3. I don’t like Big Government.

I really want the government to stay out of my business. That includes my wallet. I earned my money, and as a result I believe that I have the right to keep it. Bernie’s reforms would cause a huge growth in the size of government and that scares me. American government is already much bigger than it was intended to be, let’s not make it bigger. Originally, the government was not allowed to tax a person’s income. The Constitution had to be amended to allow this to happen (16th Amendment). Sanders wants to tax some people as much as 52 percent. I unapologetically believe that there is nothing right about the government taking half of your income, not matter how much you make.

4. Social Security shouldn’t even exist in the first place, let’s not expand it.

People should be in charge of their own savings and retirement. If they are not mature enough to save, that’s not anyone else’s fault. I hate that I have to pay into a system that I personally don’t believe will be around to pay me back by the time I’m old enough. If people were allowed to take the money that would usually go toward Social Security and apply it toward a conservative retirement fund, they’d have a sizable sum by the time they retired, and they would be able to pass anything left over to their children. It’s actually more compassionate to let people do their own investing than let the government mandate it.

5. I don’t believe in wage regulation.

I personally believe that if wages weren’t regulated by a minimum wage law, they would be higher. Raising the minimum wage will only cause inflation across the whole economy, eventually placing those who have minimum wage jobs in the same bracket of purchasing power that they were in before. There are other ways to make an economy healthier and to raise wages. They’re called free markets. Also, this could actually eliminate jobs. Some businesses, particularly the small, local businesses that we all want to succeed, simply could not afford an increase to $15 an hour. They would have to lay people off or shut down entirely.
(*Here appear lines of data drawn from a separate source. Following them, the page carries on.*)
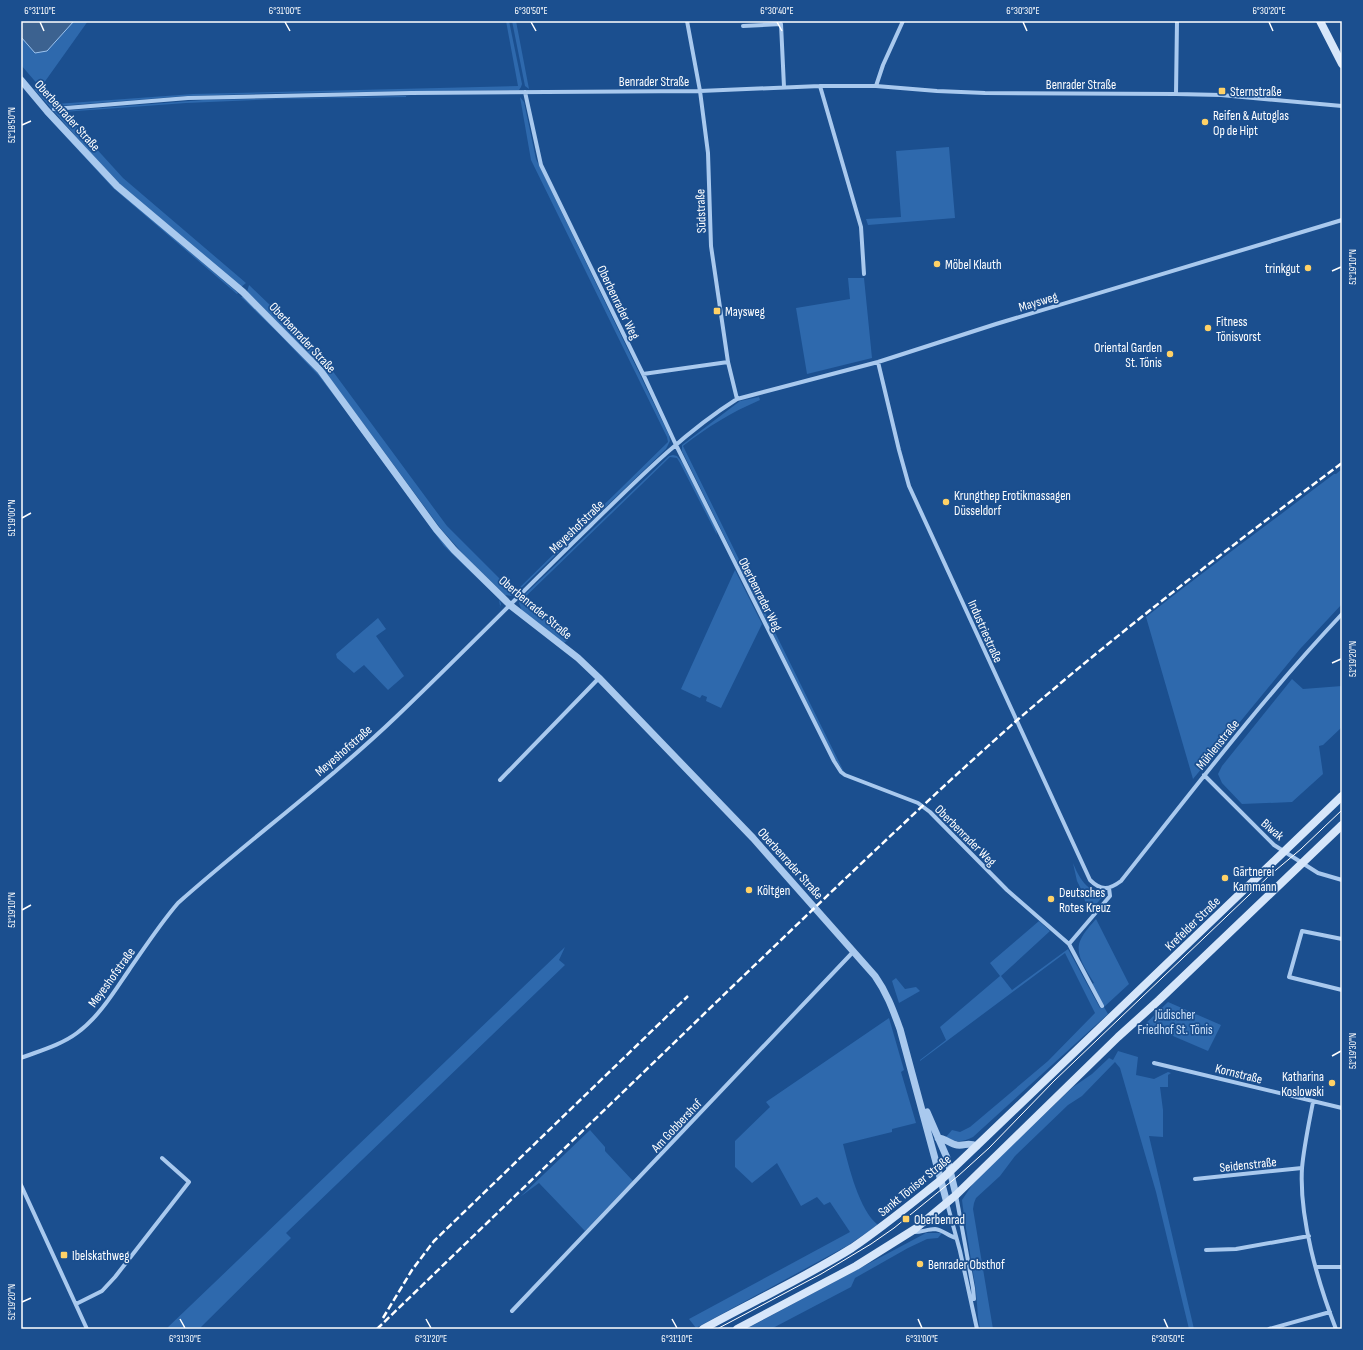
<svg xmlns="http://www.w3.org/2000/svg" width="1363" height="1350" font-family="'Sofia Sans Condensed',sans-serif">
<rect width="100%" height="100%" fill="#1b4f8f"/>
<!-- green -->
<path fill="#2e69ad" d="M74,21H88L41,87L56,104L193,94L518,86L506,21H509L522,84L521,87L519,90L280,93L186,96L58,106L62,111L203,100L406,96V97L277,99L186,103L63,112L123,178L246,283L241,287L123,187L95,158L34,89L40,87L21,65V37L35,53L47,51Z
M512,21H516L529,89L525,86Z
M520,97L524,102L536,159L669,435L670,441L666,449L515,594L511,596L505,595L465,556L441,529L320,365L247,292L249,285L297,331L326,362L447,526L514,593L668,442L667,437L531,160Z
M44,113L48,115L115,187L238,293L237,294L113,188Z
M949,147L955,218L868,225L866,219L901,217L896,151Z
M848,278H864L872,358L807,374L796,308L850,299Z
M241,297H243L280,332L318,373L433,530L446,545L499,599L501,604L499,609L500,606L499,599L444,546L362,432L319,376L279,334Z
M759,397L760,400C730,413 709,426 683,446L845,774L834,757L682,451V445L740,401Z
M673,455L677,456L682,462L716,529L717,535L680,463L677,458L670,457L522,600L569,639L564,643L522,611L519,603L520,599L669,456Z
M1342,469V604L1300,649L1193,779L1146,617C1208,568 1271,522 1334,474H1336Z
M735,570L762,624L721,708L706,701L707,697L702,695L700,698L681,689Z
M378,618L386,629L376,636L404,676L388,690L364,665L354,673L337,658L336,654Z
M1292,679L1303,689L1342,686V727L1323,745L1319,746L1323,774L1292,802L1242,804L1222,783L1218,774L1222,766Z
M1073,863C1079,878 1087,891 1104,895L1092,909L1085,901L1081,889L1077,881Z
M1096,919L1129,984L1104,1007L1108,1014L973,1137C963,1142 956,1143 946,1137L952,1130L960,1132L970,1127L1048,1061L1095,1013L1065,953L920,1061V1060L946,1040L940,1027L1000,976L990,963L1039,921L1050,931L1001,976L1012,990L1068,949L1100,1008H1102L1104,1007L1092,984L1094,983C1087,971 1073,953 1081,939C1084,932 1091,925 1096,919Z
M565,947L559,960L565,965L286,1233L291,1238L199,1329H166Z
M896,978L905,989L916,987L920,991L899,1003L892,981Z
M1168,1002L1221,1025L1208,1051L1145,1024Z
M889,1018L904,1070L901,1072L916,1123L892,1129V1132L843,1144C849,1167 859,1210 878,1225L847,1246L696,1328L689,1319L850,1232L830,1202L824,1205L817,1197L801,1206L777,1163L752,1183L735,1167V1141L770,1107L766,1102Z
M1118,1051L1138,1057L1136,1075L1154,1079L1168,1072L1171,1073L1168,1075V1087H1160L1163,1110V1137L1149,1136L1194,1329H1189L1156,1192L1120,1068L1115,1062L1082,1096L1068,1105L1015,1156L1000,1176L976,1198L974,1203L973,1209L993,1329H980L978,1317L976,1291L964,1216L962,1200L974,1182L1073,1087L1092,1074L1109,1058L1113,1060Z
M590,1130L605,1147V1151L633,1181L585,1231L539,1183L520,1197Z
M926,1233H942L938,1238L927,1239L908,1248L855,1278L851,1287L771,1329H746Z"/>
<!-- water -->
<path fill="#3c6290" stroke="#9cc4f0" d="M21,21H74L47,51L35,53L21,37Z"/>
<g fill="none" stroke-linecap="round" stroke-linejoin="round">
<!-- minor -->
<path stroke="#a9c9ee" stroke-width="4" d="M687,21L700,91L708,153L711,246L728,362L737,399
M743,26L781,24L784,87
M820,86L861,227L864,274
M876,86L883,65L903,21
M525,92L541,165L643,374L676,445L834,761L841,772L845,775L918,803L930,812L1007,890L1069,944L1102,1006
M1176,94L1177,21
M54,109L188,98L411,93L700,91L820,86H876L937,91L985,93L1176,94L1221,95L1342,106
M878,362L899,450L909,486L1090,880C1101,891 1109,890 1121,881C1193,790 1263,698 1342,614
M643,374L728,362
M1204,775L1274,845L1318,873L1342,880
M500,780L599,678
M1342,939L1302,931L1289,977L1342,990
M1069,944L1110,896L1109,888
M21,1058C39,1051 61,1045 77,1033C99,1017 114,992 129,970C145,947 160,924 178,903C250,839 328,782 397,716C463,653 526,588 591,525C637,480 683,433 737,399L878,362L996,324L1342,220
M1154,1063L1342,1108
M1313,1102C1309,1123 1304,1146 1302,1168C1299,1218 1318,1283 1336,1329
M1195,1179L1302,1168
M21,1185L87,1329
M956,1195L973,1288L974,1299
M947,1203L960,1251L977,1329
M912,1232C920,1233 927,1229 935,1229C943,1230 948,1236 956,1238
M1206,1250L1236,1249L1309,1236
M1316,1267H1342
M76,1304L102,1291L115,1277L189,1182L162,1158
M512,1311L853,952
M1269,1329L1330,1312"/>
<!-- tertiary -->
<path stroke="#a9c9ee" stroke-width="7" d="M21,80L47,111L117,186L243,292L320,370L436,529L454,550L510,605L578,658L599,678L753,838L875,976C887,993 893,1010 900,1029L947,1203
M927,1112L947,1158L956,1195
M938,1138C945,1138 950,1144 957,1145C966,1146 967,1142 977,1146"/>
<!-- secondary -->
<path stroke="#d6e6fa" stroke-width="8" d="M1320,21L1342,64
M703,1329C752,1302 804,1278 852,1248C883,1227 912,1203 941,1180L1342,796
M737,1329L856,1266L915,1229L956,1195L1118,1037L1159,1000L1342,825"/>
<!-- tram -->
<path stroke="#fff" stroke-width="1" d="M717,1329L821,1274L871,1244L894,1228L958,1176L989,1148L1054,1081L1270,875L1301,849L1342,810"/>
<!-- rail -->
<path stroke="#fff" stroke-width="2.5" stroke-dasharray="7 3" stroke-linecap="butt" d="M383,1318L412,1270L434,1241L688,996
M377,1329C496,1214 615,1100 734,985C827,896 919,807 1015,722C1120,631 1231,546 1342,463"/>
</g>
<!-- ticks -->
<path fill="none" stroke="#fff" stroke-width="1.5" d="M40,22L44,31M285,22L290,31M531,22L536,31M777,22L782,31M1023,22L1027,31M1269,22L1273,31M22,125L31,121M1332,271L1341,267M22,518L31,513M1332,663L1341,659M22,910L31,905M1332,1056L1341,1051M22,1302L31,1298M180,1319L185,1328M426,1319L431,1328M672,1319L677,1328M918,1319L922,1328M1164,1319L1168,1328"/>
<!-- markers -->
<g fill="#ffd166" stroke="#1b4f8f" stroke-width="1.5">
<rect x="1218" y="87" width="8" height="8" rx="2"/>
<circle cx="1205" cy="122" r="4"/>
<circle cx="937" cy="264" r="4"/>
<circle cx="1308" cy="268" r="4"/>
<rect x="713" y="307" width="8" height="8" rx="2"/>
<circle cx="1208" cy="328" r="4"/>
<circle cx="1170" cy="354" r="4"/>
<circle cx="946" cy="502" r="4"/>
<circle cx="1225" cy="878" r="4"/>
<circle cx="749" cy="890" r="4"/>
<circle cx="1051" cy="899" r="4"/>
<circle cx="1332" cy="1083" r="4"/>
<rect x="902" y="1215" width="8" height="8" rx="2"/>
<rect x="60" y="1251" width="8" height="8" rx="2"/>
<circle cx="920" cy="1264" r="4"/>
</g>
<g text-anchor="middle" stroke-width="3.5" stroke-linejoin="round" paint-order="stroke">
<!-- street labels -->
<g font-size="13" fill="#fff" stroke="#1b4f8f">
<text x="654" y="86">Benrader Straße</text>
<text x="1081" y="89">Benrader Straße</text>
<text transform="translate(68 115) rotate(48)" y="5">Oberbenrader Straße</text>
<text transform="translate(700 211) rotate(-92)" y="5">Südstraße</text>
<text transform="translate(1038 301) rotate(-17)" y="5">Maysweg</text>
<text transform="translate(619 302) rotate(64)" y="5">Oberbenrader Weg</text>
<text transform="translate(303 337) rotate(47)" y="5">Oberbenrader Straße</text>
<text transform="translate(576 526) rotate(-44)" y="5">Meyeshofstraße</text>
<text transform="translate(761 594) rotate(63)" y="5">Oberbenrader Weg</text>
<text transform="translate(536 607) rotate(40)" y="5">Oberbenrader Straße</text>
<text transform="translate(986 631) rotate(66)" y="5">Industriestraße</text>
<text transform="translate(1217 744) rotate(-51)" y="5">Mühlenstraße</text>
<text transform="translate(343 750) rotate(-41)" y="5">Meyeshofstraße</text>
<text transform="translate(1273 829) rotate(41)" y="5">Biwak</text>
<text transform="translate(966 835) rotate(45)" y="5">Oberbenrader Weg</text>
<text transform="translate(791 863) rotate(48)" y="5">Oberbenrader Straße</text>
<text transform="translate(1192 923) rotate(-44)" y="5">Krefelder Straße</text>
<text transform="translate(111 977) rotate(-54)" y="5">Meyeshofstraße</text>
<text transform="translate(1239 1073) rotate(14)" y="5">Kornstraße</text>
<text transform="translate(676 1125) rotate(-47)" y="5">Am Gobbershof</text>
<text transform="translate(1248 1164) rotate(-6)" y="5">Seidenstraße</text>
<text transform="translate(914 1185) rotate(-39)" y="5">Sankt Töniser Straße</text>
</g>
<!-- poi labels -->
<g font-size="13" fill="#fff" stroke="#1b4f8f" text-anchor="start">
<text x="1230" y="96">Sternstraße</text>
<text x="1213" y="120">Reifen &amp; Autoglas<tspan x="1213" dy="15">Op de Hipt</tspan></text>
<text x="945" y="269">Möbel Klauth</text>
<text x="1300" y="273" text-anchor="end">trinkgut</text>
<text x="725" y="316">Maysweg</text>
<text x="1216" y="326">Fitness<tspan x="1216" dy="15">Tönisvorst</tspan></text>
<text x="1162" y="352" text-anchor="end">Oriental Garden<tspan x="1162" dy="15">St. Tönis</tspan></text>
<text x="954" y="500">Krungthep Erotikmassagen<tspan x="954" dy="15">Düsseldorf</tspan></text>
<text x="1233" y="876">Gärtnerei<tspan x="1233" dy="15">Kammann</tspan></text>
<text x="757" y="895">Költgen</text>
<text x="1059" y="897">Deutsches<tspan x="1059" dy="15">Rotes Kreuz</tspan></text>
<text x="1324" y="1081" text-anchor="end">Katharina<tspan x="1324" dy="15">Koslowski</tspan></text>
<text x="914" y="1224">Oberbenrad</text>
<text x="72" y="1260">Ibelskathweg</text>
<text x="928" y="1269">Benrader Obsthof</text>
</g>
<!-- park labels -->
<g font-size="13" fill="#cfe3fa" stroke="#1b4f8f">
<text x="1175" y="1019">Jüdischer<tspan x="1175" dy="15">Friedhof St. Tönis</tspan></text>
</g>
</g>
<!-- border -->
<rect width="1363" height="1350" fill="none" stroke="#1b4f8f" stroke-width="44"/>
<rect x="22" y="22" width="1319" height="1306" fill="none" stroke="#fff" stroke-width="1.5"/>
<g font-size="10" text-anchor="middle" fill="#fff">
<text x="40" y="14">6°31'10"E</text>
<text x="285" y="14">6°31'00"E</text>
<text x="531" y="14">6°30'50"E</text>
<text x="777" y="14">6°30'40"E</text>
<text x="1023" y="14">6°30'30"E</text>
<text x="1269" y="14">6°30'20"E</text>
<text transform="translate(11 125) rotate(-90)" y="4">51°18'50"N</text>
<text transform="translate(1352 267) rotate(-90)" y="4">51°19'10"N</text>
<text transform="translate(11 518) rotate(-90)" y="4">51°19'00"N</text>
<text transform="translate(1352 659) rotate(-90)" y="4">51°19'20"N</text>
<text transform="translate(11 910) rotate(-90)" y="4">51°19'10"N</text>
<text transform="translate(1352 1051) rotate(-90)" y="4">51°19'30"N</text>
<text transform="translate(11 1302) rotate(-90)" y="4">51°19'20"N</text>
<text x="185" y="1342">6°31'30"E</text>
<text x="431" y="1342">6°31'20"E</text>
<text x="677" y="1342">6°31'10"E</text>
<text x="922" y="1342">6°31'00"E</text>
<text x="1168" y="1342">6°30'50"E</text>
</g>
</svg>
I’m sure many will think I am heartless for my laissez-faire approach to economics. I don’t believe these things because I think they will give any one person an advantage. I believe these things because I think they will lead to prosperity for all people. Bernie doesn’t agree and that is why I cannot “feel the Bern.” Socialism is a flawed idea. Remember the awesome movie "The Incredibles"? In the film, a character says, “When everyone’s super, no one will be.” The same can be said for socialism and its fight for income equality. Socialism stifles creative innovation and makes everyone bland instead of the unique, free individual they were born as.